Implementing strategies, such as dose rounding, can offset the impact of drug waste and reduce the total cost of care for value-based programs, according to a recent study of practices participating in the Oncology Care Model.
Dose rounding of biological anti-neoplastic agents, such as reference bevacizumab (Avastin) and its FDA-approved biosimilars (n = 4), was shown to offset the impact of drug waste and reduce the total cost of care for value-based programs, according to a recent analysis of Oncology Care Model (OCM) practices.
The results were presented at the American Society of Clinical Oncology Annual Meeting, which took place from June 2 to June 6, 2023, in Chicago, Illinois.
The OCM was a 6-year long Medicare value-based care program that offered practices rewards for decreasing total cost of care (TCOC) compared with a benchmark price without impacting the ability to maintain high-quality cancer care. Drug waste from partially used single-dose vials of expensive biologics is considered to be a leading contributor to TCOC expenditures for payers.
Dose rounding (DR), whereby doses of anticancer treatments are rounded up or down between 5% and 10% of the ordered dose in line with recommendations from Hematology Oncology Pharmacists Association and endorsed by the National Comprehensive Cancer Network, is a common approach to mitigate the impact of drug waste.
In 2018, many OCM practices adopted a DR program for biologic agents as a strategy to reduce drug waste and TCOC. However, whether the strategy worked remained to be seen. The researchers assessed claims data for 14 practices in The US Oncology Network participating in the OCM. The data included drug administration data for reference bevacizumab and bevacizumab biosimilars (Vegzelma, Mvasi, Zirabev, and Alymsys) to evaluate drug waste, total dose, TCOC, DR, and the financial impact of drug waste reduction on TCOC from 2017 to 2021.
Prior to implementing DR, on average 5.3% (range, 4.6% to 5.5%) of the total dose of bevacizumab products was wasted, with about 25% of bevacizumab administrations having wasted over 10% of the total dose.
A DR initiative led to a reduction of waste for 30% of the total number of bevacizumab administration across all 14 practices. As a result of DR, bevacizumab drug waste decreased by 55% to an average 2.5% (range, –2.3% to 2.7%) of the total dose in 2021. The decreased waste resulted in TCOC reduction of about $100 per member episode per month (0.97% of TCOC) for episodes with a bevacizumab administration.
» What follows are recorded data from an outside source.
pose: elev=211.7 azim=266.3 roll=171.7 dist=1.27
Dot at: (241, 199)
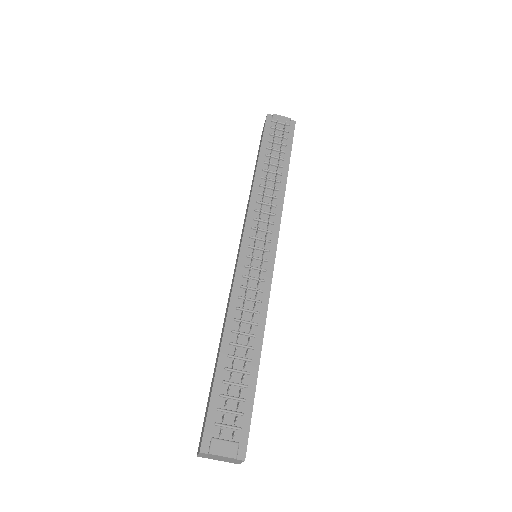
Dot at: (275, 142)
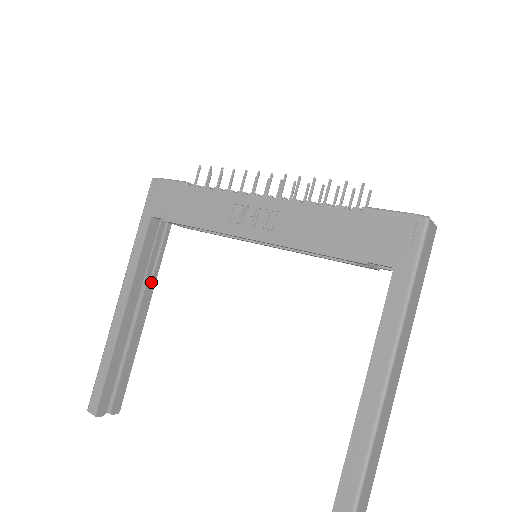
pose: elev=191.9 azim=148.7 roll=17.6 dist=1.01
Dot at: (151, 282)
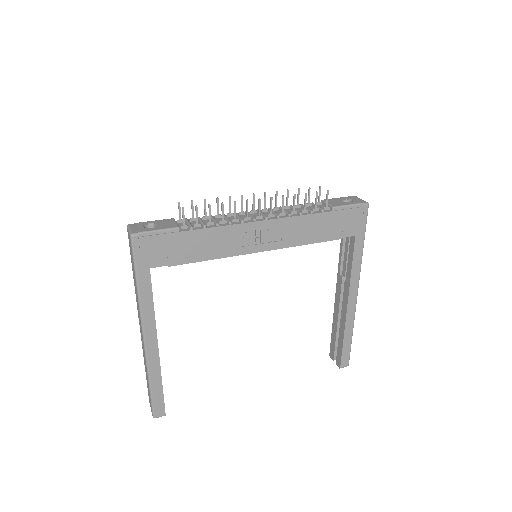
Dot at: occluded
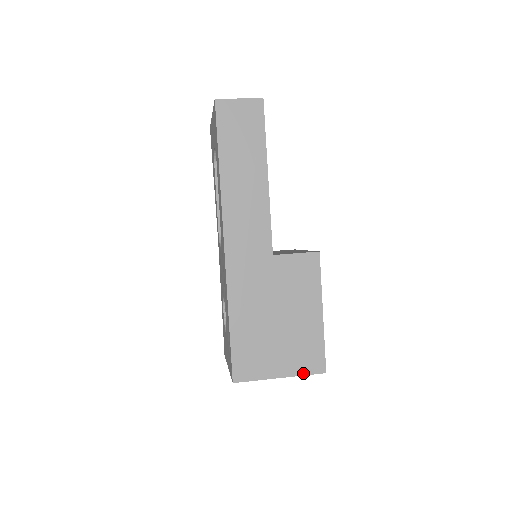
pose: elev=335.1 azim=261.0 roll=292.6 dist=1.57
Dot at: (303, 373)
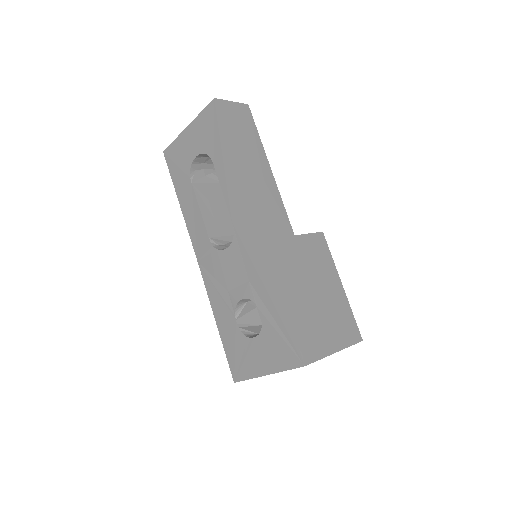
Dot at: (349, 344)
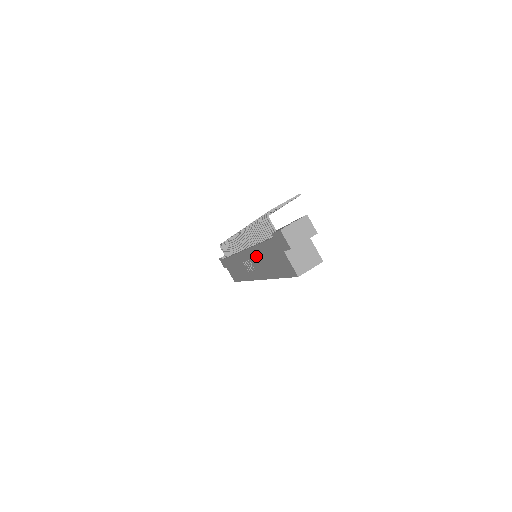
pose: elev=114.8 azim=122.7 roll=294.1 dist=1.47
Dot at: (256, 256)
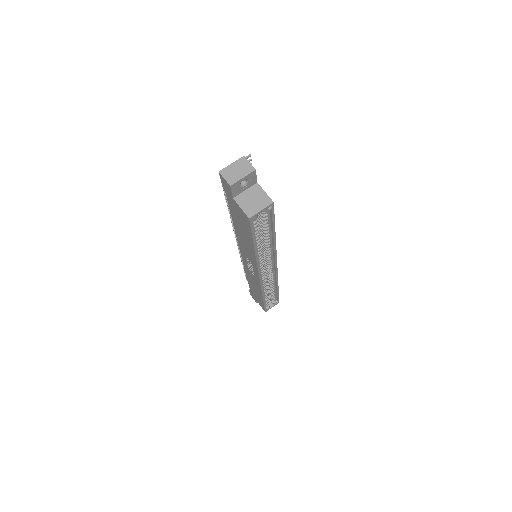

The highest waste reduction was seen in situations where the patient was receiving bevacizumab as a treatment for gastrointestinal cancer (colon, rectal, anal, gastroesophageal, or pancreatic) compared with other cancer types (lung, brain, ovarian, etc). Also, there was about a 50% reduction in cases where bevacizumab drug waste were over 10% of the total dose.
The authors noted that a similar DR approach could be adopted for other high-cost originator and biosimilar biologic agents where drug waste results from partial use of single dose vials.
Indurlal P, Alam N, Garey JS, Wilfong LS. Dose rounding bevacizumab and its biosimilars to reduce drug waste in the oncology care model in a community oncology network. Poster presented at: American Society of Clinical Oncology Annual Meeting; June 2-6, 2023; Chicago, Illinois. Poster 1529.